Source texts of formatted documents:
[Start of section]
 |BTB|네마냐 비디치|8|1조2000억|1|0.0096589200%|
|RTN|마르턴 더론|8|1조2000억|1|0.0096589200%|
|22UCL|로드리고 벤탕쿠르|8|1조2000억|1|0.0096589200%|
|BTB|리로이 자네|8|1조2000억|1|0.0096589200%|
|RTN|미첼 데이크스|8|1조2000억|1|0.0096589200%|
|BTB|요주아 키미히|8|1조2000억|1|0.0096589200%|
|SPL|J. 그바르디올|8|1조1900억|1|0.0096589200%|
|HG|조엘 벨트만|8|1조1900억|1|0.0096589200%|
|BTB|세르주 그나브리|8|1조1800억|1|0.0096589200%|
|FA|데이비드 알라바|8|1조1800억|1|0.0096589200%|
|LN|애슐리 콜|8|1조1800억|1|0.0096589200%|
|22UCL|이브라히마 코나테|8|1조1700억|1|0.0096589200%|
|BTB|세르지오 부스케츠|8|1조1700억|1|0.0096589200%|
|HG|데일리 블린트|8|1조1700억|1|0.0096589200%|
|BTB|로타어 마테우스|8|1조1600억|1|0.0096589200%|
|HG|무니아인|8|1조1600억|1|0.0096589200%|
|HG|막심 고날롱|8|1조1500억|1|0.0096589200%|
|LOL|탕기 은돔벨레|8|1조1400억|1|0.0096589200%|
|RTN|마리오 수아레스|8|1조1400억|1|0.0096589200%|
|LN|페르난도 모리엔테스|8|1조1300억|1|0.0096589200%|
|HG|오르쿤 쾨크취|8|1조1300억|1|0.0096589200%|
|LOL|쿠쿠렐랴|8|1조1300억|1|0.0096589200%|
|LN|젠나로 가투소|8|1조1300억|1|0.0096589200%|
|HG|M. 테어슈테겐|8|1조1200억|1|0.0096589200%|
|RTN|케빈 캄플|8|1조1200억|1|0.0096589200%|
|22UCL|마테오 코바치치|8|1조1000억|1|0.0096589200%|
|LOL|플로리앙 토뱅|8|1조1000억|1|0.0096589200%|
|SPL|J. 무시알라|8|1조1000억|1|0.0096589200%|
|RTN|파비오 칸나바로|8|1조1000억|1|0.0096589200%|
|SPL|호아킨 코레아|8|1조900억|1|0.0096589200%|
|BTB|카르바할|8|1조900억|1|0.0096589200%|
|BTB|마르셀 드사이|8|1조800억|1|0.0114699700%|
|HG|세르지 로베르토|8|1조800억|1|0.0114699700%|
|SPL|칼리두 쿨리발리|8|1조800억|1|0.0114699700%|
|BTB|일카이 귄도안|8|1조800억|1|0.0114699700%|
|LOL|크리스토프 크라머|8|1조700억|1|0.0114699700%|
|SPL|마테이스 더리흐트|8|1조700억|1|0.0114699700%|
[End of section]
[Start of section]
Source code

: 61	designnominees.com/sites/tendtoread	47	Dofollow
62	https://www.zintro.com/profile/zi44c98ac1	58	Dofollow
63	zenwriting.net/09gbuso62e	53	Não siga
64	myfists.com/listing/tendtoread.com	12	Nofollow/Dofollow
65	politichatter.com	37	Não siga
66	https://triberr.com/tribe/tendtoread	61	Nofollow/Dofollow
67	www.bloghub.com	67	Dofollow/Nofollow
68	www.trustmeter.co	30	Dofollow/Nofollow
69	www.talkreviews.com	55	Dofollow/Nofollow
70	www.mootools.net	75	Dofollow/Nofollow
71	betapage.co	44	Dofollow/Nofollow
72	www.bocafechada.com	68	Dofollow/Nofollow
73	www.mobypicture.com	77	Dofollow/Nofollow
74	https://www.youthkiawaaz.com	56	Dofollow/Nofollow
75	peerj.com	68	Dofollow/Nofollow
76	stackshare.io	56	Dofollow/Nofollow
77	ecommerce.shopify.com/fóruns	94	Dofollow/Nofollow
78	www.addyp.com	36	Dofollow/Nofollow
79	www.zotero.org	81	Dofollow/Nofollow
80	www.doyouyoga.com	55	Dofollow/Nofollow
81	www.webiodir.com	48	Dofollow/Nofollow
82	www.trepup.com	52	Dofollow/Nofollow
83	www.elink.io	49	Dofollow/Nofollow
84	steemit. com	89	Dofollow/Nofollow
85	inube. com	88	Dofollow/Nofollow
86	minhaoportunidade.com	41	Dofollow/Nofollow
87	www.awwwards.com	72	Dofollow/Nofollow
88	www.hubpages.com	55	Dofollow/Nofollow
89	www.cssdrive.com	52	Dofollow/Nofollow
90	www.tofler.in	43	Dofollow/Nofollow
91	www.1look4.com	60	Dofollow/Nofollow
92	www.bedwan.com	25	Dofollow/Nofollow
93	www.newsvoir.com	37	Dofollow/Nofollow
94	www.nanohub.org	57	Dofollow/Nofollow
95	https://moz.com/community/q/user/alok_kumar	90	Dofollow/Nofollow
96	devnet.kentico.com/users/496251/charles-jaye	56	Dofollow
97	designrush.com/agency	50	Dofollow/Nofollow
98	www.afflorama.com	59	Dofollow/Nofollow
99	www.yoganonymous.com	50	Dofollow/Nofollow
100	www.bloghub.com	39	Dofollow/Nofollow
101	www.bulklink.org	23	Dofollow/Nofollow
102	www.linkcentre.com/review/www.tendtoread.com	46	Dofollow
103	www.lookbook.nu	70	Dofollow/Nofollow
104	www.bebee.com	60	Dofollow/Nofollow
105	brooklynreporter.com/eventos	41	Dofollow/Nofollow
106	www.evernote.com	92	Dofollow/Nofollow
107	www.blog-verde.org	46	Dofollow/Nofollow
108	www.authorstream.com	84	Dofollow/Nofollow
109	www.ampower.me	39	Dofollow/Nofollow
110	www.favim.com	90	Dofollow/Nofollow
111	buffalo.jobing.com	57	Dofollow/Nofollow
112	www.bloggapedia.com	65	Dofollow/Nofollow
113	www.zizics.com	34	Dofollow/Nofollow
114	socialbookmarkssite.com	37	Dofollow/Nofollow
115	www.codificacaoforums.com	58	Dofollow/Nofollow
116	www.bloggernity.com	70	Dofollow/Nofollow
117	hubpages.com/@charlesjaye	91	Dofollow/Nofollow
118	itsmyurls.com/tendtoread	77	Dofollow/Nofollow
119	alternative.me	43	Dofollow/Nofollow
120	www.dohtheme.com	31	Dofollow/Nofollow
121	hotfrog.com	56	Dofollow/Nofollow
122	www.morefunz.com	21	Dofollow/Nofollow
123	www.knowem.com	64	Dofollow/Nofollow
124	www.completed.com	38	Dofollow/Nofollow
[End of section]
Give the number of lines in the records that contain the string "siga", and write nothing besides that number.

2